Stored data

»»

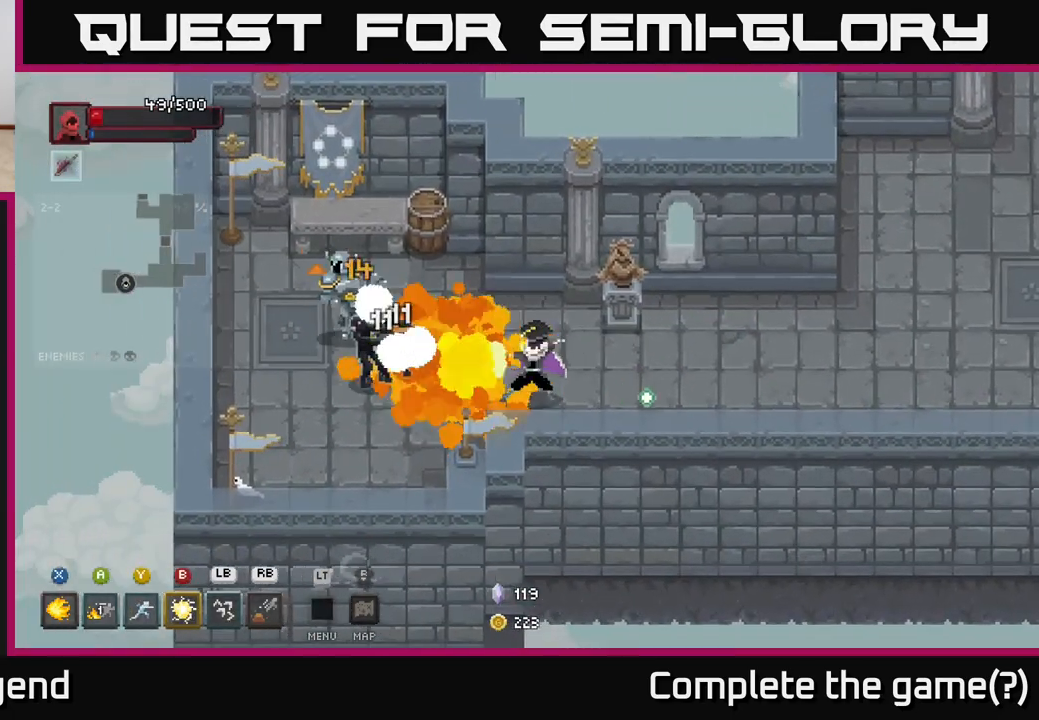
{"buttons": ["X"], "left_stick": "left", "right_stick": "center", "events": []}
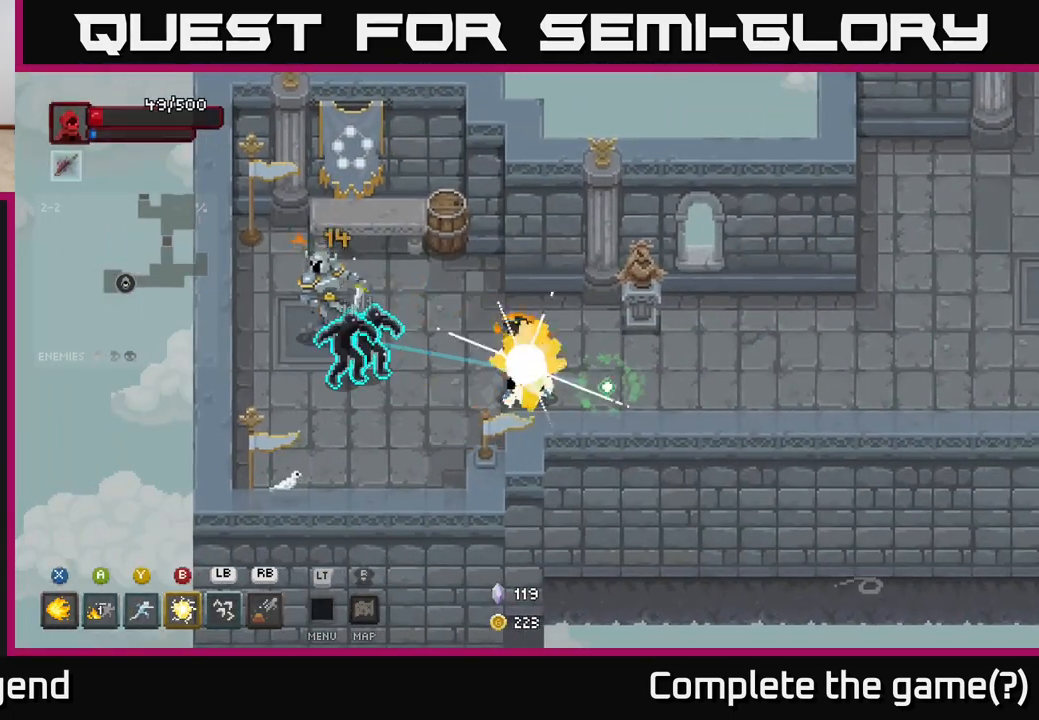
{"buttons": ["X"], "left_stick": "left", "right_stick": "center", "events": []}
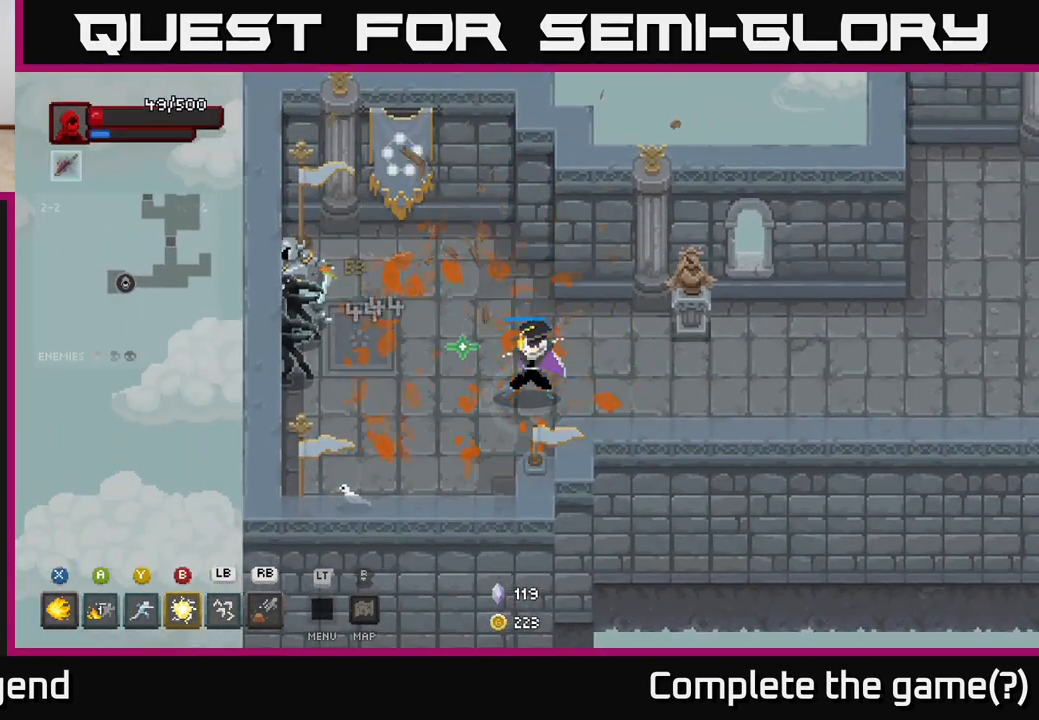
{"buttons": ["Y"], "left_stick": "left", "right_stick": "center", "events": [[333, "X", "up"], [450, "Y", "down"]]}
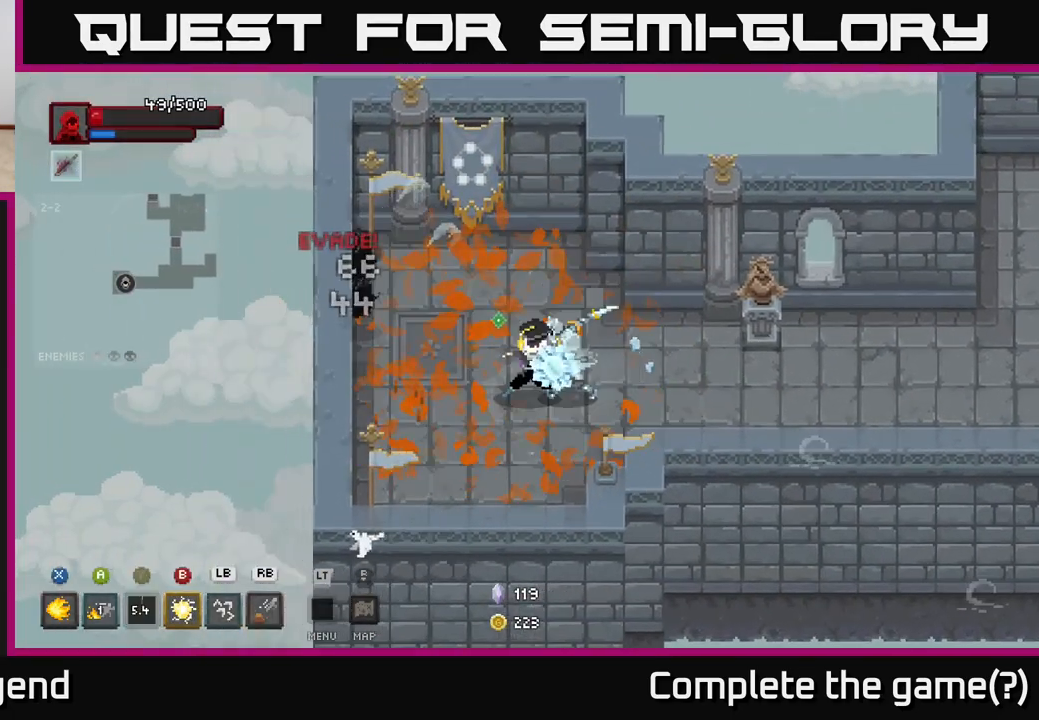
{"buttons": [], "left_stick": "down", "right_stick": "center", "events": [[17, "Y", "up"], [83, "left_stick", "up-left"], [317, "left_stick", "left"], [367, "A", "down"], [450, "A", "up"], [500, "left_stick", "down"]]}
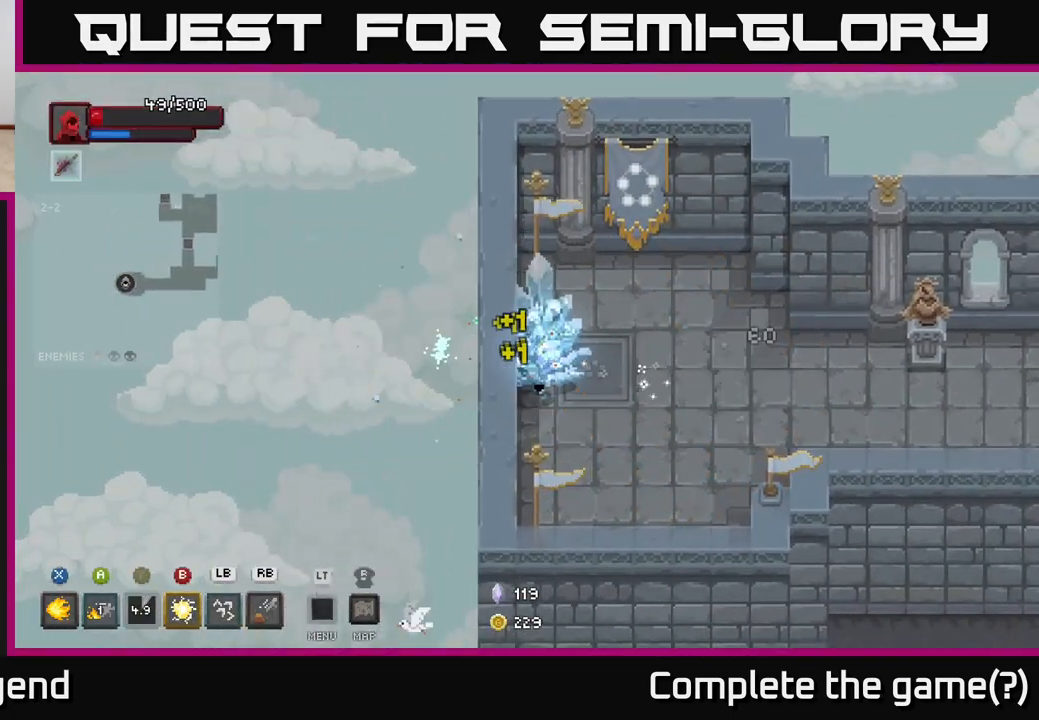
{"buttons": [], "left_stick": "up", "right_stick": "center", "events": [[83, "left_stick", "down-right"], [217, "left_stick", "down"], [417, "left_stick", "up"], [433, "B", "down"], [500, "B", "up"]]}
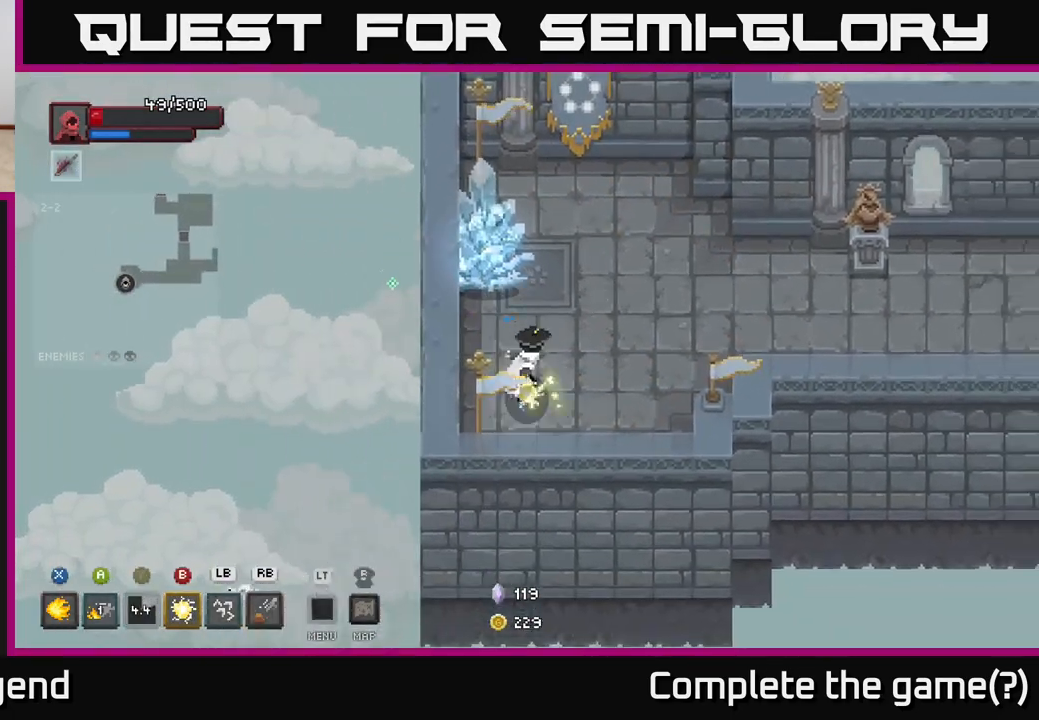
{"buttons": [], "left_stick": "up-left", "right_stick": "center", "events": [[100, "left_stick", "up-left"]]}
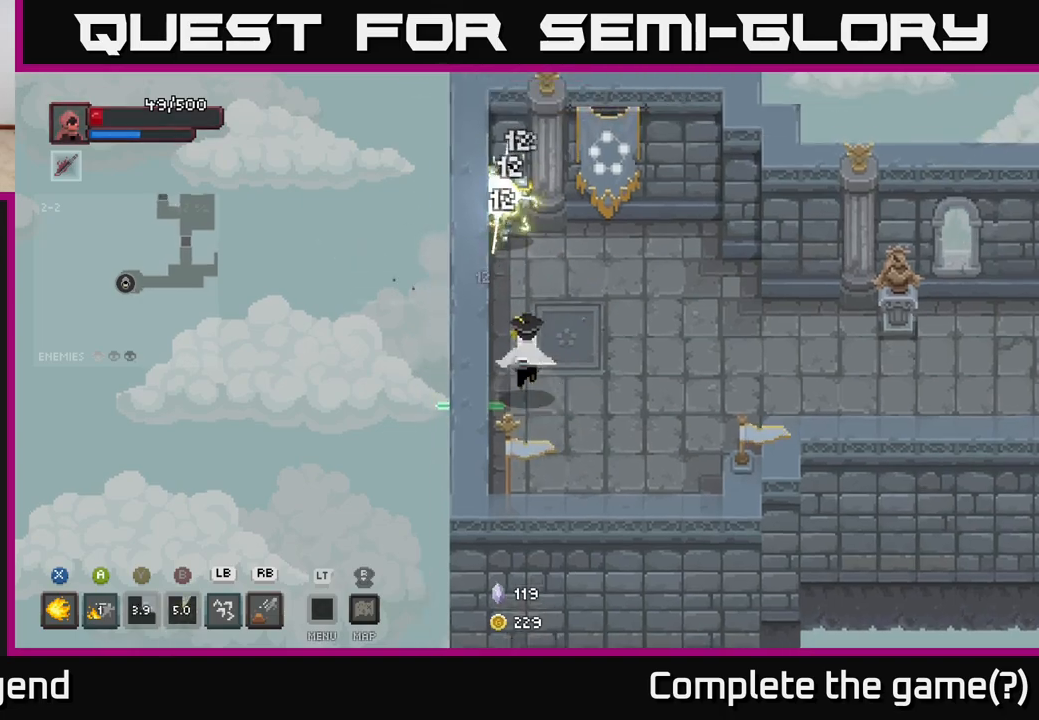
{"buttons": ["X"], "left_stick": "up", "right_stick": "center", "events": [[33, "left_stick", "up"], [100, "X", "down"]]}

««

*Task description*: Give the records back verbatim, pictures excluded.

*Solution for this task*:
{"buttons": ["X"], "left_stick": "left", "right_stick": "center", "events": []}
{"buttons": ["X"], "left_stick": "left", "right_stick": "center", "events": []}
{"buttons": ["Y"], "left_stick": "left", "right_stick": "center", "events": [[333, "X", "up"], [450, "Y", "down"]]}
{"buttons": [], "left_stick": "down", "right_stick": "center", "events": [[17, "Y", "up"], [83, "left_stick", "up-left"], [317, "left_stick", "left"], [367, "A", "down"], [450, "A", "up"], [500, "left_stick", "down"]]}
{"buttons": [], "left_stick": "up", "right_stick": "center", "events": [[83, "left_stick", "down-right"], [217, "left_stick", "down"], [417, "left_stick", "up"], [433, "B", "down"], [500, "B", "up"]]}
{"buttons": [], "left_stick": "up-left", "right_stick": "center", "events": [[100, "left_stick", "up-left"]]}
{"buttons": ["X"], "left_stick": "up", "right_stick": "center", "events": [[33, "left_stick", "up"], [100, "X", "down"]]}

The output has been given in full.